EXERCISE => Pick out each line of the records below that contains the word "only", and copy those lines.

── THE DATA ──

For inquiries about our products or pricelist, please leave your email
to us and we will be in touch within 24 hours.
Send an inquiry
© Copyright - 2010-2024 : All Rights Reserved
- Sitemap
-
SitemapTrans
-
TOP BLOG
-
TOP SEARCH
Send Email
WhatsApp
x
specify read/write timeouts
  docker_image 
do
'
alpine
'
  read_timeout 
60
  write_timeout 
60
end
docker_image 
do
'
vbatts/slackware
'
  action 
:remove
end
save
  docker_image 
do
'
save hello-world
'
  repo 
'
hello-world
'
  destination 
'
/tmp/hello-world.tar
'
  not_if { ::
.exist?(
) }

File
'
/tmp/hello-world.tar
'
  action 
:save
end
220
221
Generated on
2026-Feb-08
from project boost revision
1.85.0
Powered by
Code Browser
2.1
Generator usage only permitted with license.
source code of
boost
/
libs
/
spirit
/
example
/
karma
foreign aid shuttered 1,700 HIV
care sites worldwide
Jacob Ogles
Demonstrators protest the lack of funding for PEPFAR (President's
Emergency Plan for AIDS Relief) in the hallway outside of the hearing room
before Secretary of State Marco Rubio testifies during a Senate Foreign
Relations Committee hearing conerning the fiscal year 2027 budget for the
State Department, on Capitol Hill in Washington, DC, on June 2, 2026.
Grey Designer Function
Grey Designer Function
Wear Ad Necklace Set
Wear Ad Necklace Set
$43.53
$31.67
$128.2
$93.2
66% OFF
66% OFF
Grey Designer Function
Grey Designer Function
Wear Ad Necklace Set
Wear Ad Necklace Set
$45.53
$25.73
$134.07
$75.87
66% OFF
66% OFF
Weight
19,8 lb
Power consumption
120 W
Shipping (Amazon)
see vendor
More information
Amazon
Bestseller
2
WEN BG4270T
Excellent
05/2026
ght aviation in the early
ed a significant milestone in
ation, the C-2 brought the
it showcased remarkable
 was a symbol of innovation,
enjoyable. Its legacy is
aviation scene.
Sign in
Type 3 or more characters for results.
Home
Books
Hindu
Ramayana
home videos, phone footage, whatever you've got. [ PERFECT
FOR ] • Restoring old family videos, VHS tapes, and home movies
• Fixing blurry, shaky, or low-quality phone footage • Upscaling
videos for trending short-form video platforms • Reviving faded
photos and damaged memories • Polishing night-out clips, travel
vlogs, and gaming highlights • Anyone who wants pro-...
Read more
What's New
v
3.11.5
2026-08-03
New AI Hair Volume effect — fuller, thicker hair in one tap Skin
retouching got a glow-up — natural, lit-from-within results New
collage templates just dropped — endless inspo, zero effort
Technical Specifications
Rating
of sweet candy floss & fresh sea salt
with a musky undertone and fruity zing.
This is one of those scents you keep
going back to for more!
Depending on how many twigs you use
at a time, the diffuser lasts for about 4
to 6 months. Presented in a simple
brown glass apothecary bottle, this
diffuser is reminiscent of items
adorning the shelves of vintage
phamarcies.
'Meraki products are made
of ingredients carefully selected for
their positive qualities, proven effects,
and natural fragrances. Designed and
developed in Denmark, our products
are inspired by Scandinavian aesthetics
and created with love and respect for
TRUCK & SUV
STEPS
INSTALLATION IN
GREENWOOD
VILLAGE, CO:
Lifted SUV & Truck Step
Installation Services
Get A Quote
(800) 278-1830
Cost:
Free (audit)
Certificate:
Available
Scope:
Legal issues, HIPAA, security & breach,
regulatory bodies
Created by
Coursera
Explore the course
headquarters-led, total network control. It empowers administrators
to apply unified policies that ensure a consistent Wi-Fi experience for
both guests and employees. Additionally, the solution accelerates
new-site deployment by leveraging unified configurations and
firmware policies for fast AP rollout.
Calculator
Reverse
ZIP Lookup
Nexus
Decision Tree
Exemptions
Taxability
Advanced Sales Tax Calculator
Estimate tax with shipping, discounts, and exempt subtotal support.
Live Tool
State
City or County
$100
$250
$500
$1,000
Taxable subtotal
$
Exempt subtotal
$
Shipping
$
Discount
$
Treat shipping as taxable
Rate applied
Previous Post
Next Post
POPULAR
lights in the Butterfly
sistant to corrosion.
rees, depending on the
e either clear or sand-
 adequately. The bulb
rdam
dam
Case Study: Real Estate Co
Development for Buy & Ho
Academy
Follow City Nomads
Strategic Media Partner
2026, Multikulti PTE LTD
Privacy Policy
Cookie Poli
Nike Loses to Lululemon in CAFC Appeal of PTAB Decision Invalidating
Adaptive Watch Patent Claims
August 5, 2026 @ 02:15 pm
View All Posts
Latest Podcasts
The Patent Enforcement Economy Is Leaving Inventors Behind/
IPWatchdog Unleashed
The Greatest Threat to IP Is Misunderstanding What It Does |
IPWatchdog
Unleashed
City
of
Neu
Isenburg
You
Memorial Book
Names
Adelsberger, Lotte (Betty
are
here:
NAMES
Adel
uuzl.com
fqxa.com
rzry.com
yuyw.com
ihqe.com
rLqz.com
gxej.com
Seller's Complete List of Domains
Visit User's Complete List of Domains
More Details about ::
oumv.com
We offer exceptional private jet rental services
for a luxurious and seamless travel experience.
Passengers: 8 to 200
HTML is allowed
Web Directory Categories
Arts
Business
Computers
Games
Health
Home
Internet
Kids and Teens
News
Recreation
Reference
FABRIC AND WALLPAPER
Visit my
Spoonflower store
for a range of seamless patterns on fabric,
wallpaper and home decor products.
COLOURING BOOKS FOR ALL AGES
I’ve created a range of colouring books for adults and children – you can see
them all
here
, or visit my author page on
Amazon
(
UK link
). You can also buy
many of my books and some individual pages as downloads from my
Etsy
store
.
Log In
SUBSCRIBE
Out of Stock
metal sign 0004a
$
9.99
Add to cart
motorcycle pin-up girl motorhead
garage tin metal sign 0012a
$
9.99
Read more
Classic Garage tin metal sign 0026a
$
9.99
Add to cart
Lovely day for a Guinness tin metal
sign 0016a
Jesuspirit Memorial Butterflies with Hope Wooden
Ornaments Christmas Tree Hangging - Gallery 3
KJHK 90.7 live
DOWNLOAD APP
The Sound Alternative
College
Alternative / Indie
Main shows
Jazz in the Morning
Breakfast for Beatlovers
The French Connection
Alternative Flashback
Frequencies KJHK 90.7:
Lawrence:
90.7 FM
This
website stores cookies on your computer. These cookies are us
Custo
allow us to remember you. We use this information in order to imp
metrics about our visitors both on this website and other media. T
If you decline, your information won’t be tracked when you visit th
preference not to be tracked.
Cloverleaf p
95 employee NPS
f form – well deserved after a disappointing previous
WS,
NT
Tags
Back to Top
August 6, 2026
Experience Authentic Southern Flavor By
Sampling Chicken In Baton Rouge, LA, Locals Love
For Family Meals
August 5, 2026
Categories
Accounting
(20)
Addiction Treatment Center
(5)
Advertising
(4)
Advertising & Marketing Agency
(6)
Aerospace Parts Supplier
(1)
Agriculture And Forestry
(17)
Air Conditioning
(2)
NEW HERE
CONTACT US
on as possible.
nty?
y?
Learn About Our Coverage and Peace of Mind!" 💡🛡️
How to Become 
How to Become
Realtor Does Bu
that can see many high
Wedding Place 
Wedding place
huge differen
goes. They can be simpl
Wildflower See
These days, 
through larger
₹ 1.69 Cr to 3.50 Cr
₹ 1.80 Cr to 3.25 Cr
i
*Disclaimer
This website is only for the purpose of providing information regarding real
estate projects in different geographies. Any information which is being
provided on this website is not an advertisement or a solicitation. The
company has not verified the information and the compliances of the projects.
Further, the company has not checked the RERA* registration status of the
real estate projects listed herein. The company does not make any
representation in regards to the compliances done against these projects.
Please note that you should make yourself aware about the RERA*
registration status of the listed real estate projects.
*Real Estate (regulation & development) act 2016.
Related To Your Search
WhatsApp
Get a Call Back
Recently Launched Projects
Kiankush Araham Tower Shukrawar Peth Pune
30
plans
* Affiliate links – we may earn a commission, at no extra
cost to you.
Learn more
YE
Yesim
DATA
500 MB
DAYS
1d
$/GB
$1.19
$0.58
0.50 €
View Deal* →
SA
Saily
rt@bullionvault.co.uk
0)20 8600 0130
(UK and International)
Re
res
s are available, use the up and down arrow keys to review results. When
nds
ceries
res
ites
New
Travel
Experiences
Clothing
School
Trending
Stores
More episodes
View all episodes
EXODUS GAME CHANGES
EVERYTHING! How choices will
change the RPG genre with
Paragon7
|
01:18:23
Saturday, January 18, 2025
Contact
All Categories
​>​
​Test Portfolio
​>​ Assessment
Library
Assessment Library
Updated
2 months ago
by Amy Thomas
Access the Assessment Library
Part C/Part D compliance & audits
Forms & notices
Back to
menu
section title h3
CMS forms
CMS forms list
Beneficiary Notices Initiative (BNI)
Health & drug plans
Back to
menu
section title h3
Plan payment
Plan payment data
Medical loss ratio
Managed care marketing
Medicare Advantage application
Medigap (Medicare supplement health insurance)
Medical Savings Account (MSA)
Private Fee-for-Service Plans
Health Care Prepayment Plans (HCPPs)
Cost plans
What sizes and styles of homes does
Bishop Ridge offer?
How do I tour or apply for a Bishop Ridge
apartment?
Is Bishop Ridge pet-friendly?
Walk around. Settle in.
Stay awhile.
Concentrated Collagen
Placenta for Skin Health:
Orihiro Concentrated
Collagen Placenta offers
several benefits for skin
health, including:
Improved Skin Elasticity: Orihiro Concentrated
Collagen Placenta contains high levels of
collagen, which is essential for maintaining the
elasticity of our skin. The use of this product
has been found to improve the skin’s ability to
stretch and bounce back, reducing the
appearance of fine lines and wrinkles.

───

SOLVED PROBLEM =>
Generator usage only permitted with license.
This website is only for the purpose of providing information regarding real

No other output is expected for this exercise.